The response of the institutional church to the loosening of its teaching authority was a call for charismatic renewal which came to a climax in 1979 with the visit of Pope John Paul II. He preached against the IRA, abortion, divorce and contraception: and, before one million souls in the Phoenix Park, he called on the faithful to remain loyal to their creed in face of secularist attack. The right of married couples to use contraceptives as an aspect of family planning had been upheld by the Supreme Court in 1973: now the focus shifted elsewhere, as strict Catholics demanded that the legal ban on abortion be written into the constitution by special referendum, something which was done after a bitterly acrimonious debate in 1983. The majority Fianna Fáil party was still not ready for a full-scale confrontation with the church in order to separate its domain from that of the state.

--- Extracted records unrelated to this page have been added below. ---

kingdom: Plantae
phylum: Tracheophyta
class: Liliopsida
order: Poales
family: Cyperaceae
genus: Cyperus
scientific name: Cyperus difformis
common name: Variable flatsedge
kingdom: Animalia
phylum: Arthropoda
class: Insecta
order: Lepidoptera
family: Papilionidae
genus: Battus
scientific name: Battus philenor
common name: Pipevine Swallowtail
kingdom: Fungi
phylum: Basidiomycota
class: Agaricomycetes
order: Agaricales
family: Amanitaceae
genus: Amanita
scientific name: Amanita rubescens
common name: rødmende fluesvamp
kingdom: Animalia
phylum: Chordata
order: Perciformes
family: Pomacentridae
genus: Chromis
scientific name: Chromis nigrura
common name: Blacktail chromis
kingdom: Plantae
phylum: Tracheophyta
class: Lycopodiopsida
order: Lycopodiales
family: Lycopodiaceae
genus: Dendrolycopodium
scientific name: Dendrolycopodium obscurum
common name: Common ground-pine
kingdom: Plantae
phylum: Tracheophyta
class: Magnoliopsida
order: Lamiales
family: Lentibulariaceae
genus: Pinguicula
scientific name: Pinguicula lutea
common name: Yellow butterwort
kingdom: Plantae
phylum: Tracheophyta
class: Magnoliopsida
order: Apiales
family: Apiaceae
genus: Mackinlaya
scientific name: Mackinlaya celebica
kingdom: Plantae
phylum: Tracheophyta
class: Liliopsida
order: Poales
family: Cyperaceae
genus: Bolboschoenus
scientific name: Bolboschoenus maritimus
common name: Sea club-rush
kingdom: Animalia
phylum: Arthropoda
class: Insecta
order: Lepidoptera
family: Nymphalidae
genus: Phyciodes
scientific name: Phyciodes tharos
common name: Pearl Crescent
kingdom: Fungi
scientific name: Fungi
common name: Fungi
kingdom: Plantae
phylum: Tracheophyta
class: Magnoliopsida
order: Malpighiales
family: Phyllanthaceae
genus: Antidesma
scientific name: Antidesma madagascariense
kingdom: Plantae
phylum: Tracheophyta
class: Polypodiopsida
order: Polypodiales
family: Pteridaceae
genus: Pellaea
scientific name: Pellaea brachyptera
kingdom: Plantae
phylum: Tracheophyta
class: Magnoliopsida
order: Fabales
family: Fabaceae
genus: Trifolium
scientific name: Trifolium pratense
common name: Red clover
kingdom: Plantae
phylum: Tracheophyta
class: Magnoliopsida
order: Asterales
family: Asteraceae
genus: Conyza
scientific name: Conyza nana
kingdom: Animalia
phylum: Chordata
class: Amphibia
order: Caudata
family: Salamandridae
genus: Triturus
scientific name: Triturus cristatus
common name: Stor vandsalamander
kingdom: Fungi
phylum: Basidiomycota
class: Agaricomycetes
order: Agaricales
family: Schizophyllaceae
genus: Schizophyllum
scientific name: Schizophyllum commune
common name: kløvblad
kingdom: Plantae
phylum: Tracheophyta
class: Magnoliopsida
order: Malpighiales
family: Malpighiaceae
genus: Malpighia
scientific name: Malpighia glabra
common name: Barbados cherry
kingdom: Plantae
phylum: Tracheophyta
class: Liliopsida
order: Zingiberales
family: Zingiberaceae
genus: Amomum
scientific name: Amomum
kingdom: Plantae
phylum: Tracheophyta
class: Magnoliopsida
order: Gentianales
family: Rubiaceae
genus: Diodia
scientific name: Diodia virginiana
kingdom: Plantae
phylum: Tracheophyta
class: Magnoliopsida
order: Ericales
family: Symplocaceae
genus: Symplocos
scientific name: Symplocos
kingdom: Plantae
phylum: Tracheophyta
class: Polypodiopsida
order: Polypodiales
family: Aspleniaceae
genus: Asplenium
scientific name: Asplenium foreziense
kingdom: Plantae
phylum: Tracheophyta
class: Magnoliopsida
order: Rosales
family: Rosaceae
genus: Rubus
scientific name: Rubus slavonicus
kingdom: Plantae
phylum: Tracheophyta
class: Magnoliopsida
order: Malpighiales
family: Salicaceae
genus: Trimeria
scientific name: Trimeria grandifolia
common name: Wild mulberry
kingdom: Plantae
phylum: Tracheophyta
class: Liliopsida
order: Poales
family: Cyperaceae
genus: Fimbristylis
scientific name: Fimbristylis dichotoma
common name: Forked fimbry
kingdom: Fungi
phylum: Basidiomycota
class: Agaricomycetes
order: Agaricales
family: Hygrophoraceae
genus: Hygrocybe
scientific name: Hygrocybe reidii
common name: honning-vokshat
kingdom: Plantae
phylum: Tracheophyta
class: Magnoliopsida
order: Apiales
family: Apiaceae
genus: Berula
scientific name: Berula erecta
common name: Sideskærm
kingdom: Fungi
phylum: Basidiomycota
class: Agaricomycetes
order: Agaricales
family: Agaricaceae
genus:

Three years later in 1986 the Fine Gael/Labour coalition, led by the social democrat Garret FitzGerald, attempted
by referendum to rescind the ban on divorce. The conservatives won again: women, in particular, were said to have been frightened at the implications for property and inheritance in a society of limited means where divorce might easily be available. Foreign correspondents who watched a small majority for divorce turn into a modest majority against it remained unclear as to whether Catholic theory or pragmatic considerations explained the result. In the following decade, Fianna Fáil (now in coalition government with Labour) would confront the clergy on a range of issues, from control of schools to the running of hospitals: when in 1993 they decriminalized homosexuality in a vote of parliament, there was so little dissent that many felt sure that a reform of the law against divorce would not be far off.
What had not been resolved, however, was the question: what kind of society was to replace the pious, mainly rural and Catholic community of an earlier period? Successive government leaders, though they talked glibly of pluralism, never defined it with any clarity. To many it seemed no more than a buzz-word for administrative convenience: if the Catholic ethos of many hospitals seemed under threat, so did the Protestant ethos of still others, both in danger of making way for a soulless, characterless health-service whose governing principle was a value-free efficiency.